Role playing and collecting comics since age 10, I'd like to share my experiences and insight of RPG's. I hope that my reader's will also feel free to contribute their thoughts and feelings alongside my own. I'd like to keep the pen-and-paper in roleplaying games. [Formerly known as RPG4EVR] A non-biased place where you can read reviews of graphic novels and trade paperbacks. I also give my opinions and reviews of pop culture and events. [Formerly known as Zanziber's Point of View]
Sunday, July 3, 2011
The Sandman Volume 8: Worlds’ End
Title: The Sandman Volume 8: Worlds’ End
ISBN: 1563891719
Price: $19.99
Publisher/Year: Vertigo, 1995
Artist: Michael Allred, Gary Amaro, Mark Buckingham, Dick Giordano, Tony Harris, Steve Leialoha, Vince Locke, Shea Anton Pensa, Alec Stevens, Bryan Talbot, John Watkiss, Michael Zulli
Writer: Neil Gaiman
Collects: The Sandman #51-56
Rating: 4/5
Worlds' End is a book about telling stories. In fact, it's a book about telling stories within a story, and some of these stories are about story-tellers telling more stories. It sounds more complicated than it is, not least of all because of the effort Gaiman has put in to ensure its twists and turns are smooth and seamless.

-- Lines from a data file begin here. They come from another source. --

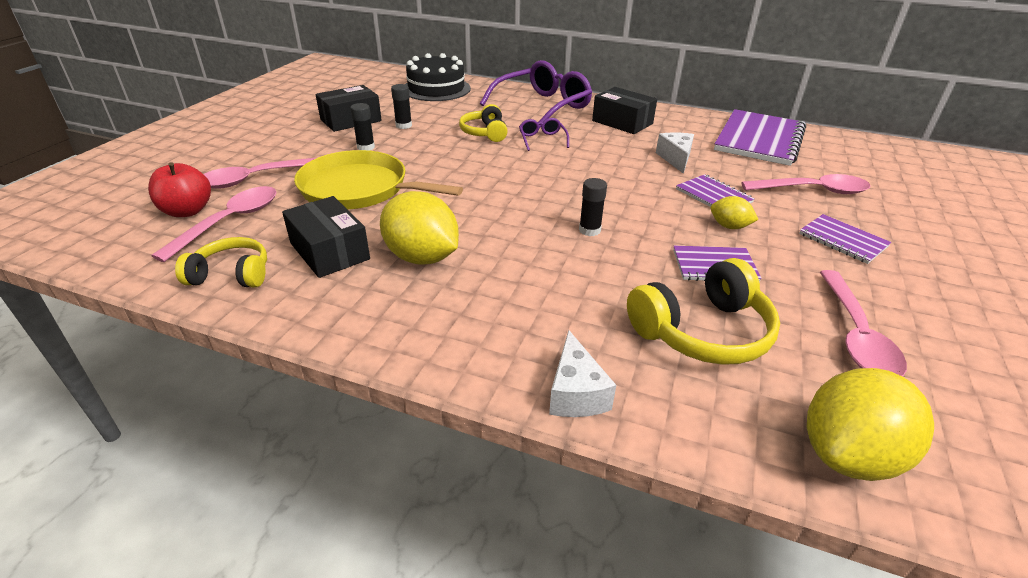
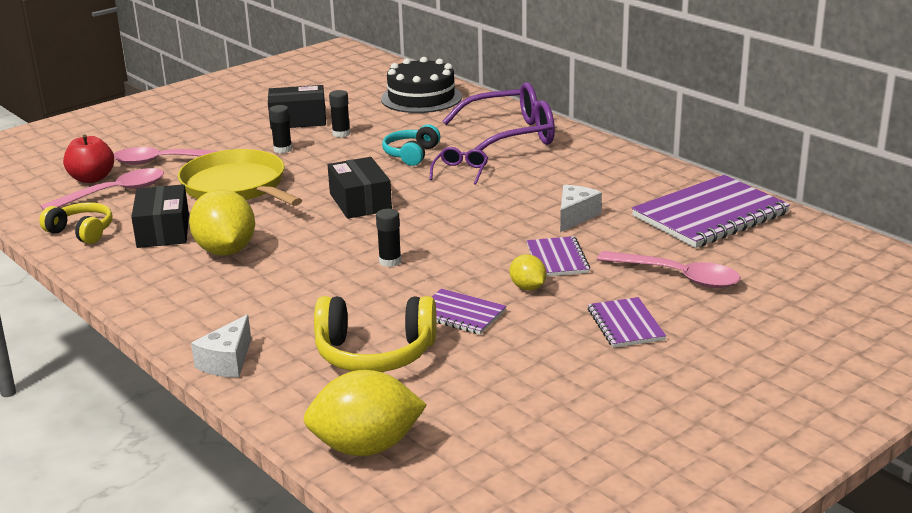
camera: 30 degrees right, 10 degrees down
(485, 133) = (411, 154): yellow headphones -> turquoise headphones
(622, 122) = (575, 168): black box -> black box (360, 202)
(856, 335) = (502, 390): pink spoon -> none

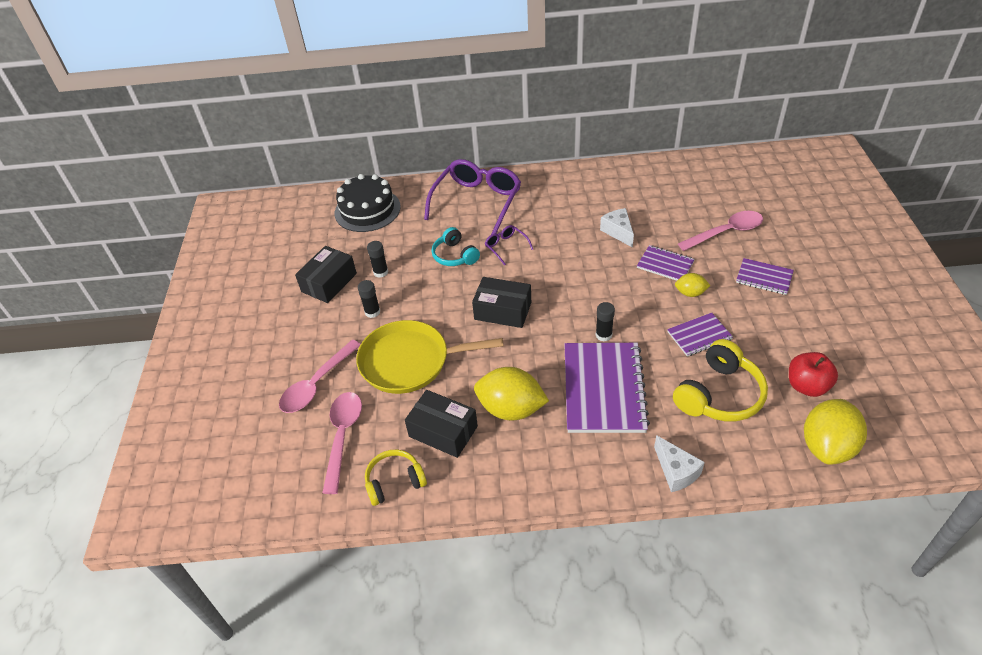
camera: 50 degrees left, 20 degrees up
(92, 178) = (298, 440): red apple -> red apple (807, 386)
(710, 215) = (665, 184): purple notebook -> purple notebook (604, 389)

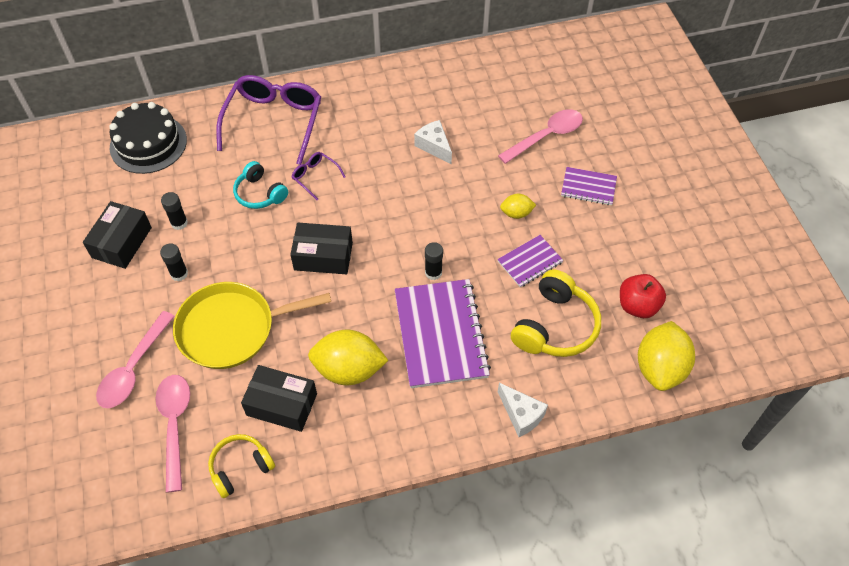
camera: 15 degrees left, 10 degrees up
(665, 264) = (487, 182): purple notebook -> none

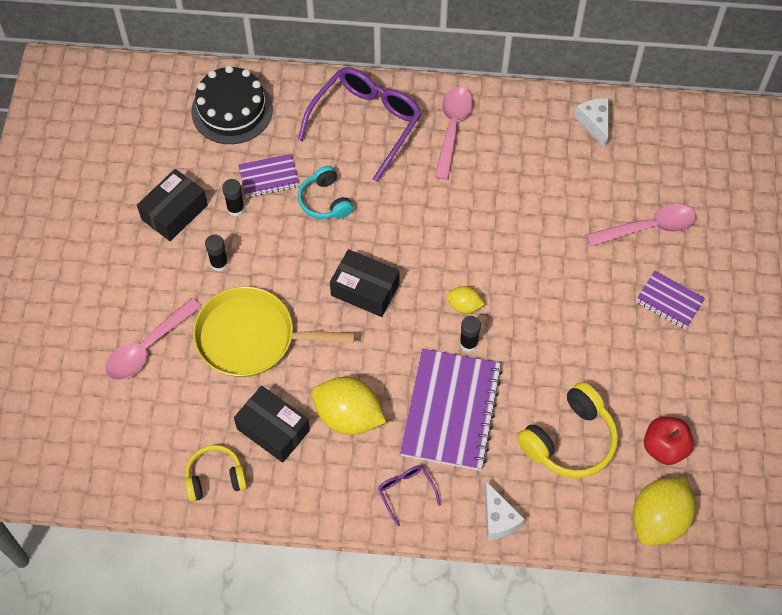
camera: 20 degrees right, 5 degrees up
(175, 425) = (169, 416): pink spoon -> pink spoon (452, 129)
(315, 177) = (387, 199): purple glasses -> purple glasses (406, 492)
(434, 146) = (523, 202): white cheese -> white cheese (594, 123)
(516, 213) = (580, 306): yellow lemon -> yellow lemon (464, 306)
(530, 262) = (572, 364): purple notebook -> purple notebook (269, 177)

The basic premise lies around an inn called the Worlds' End. Although this looks a little like a horrifically stereotypical old-fashioned English pub - the kind of establishment where a buxom wench might serve a flagon of ale - it's actually quite unusual. Perhaps inspired by Douglas Adams' Restaurant at the End of the Universe, the Worlds' End appears when something major happens in the universe; when something occurs that's so big and so resonant that time and space collide. This can cause unusual storms that the inn provides shelter from, making it a place where people from the multitude of worlds created by Gaiman during his Sandman writings can come together for shelter. And, while they're there, they tend to spin the odd yarn to help pass time. Some of the characters in these stories are familiar, others completely new.
There's no denying that Gaiman is good at working a short story, as he's already proven in Dream Country and Fables and Reflections. There's nothing here that impacts on the main Sandman story though, except for a few portents of what's to come in the future and some fleshing out of incidental characters. It's more of a showcase for Gaiman's imagination, though fans of his work will see no issue with that.
Art wise, each story has been dished out to a different artist, with Bryan Talbot left responsible for illustrating the main back-story at the inn, which holds the individual tales together. Mixing up artists like this can make for a mixed bag, but this is one occasion where it works beautifully, partly because of the way the story is segregated - there's no real need for coherency since the individual stories feature different sets of people.
Although difficult to describe as much more than a filler volume, it's high-concept filler with a classy feel to it. Gaiman is undoubtedly one of the best story tellers in comics and this package shows off his art well. The only disappointment, from the view of a Sandman fan, is that there isn't much Sandman in it.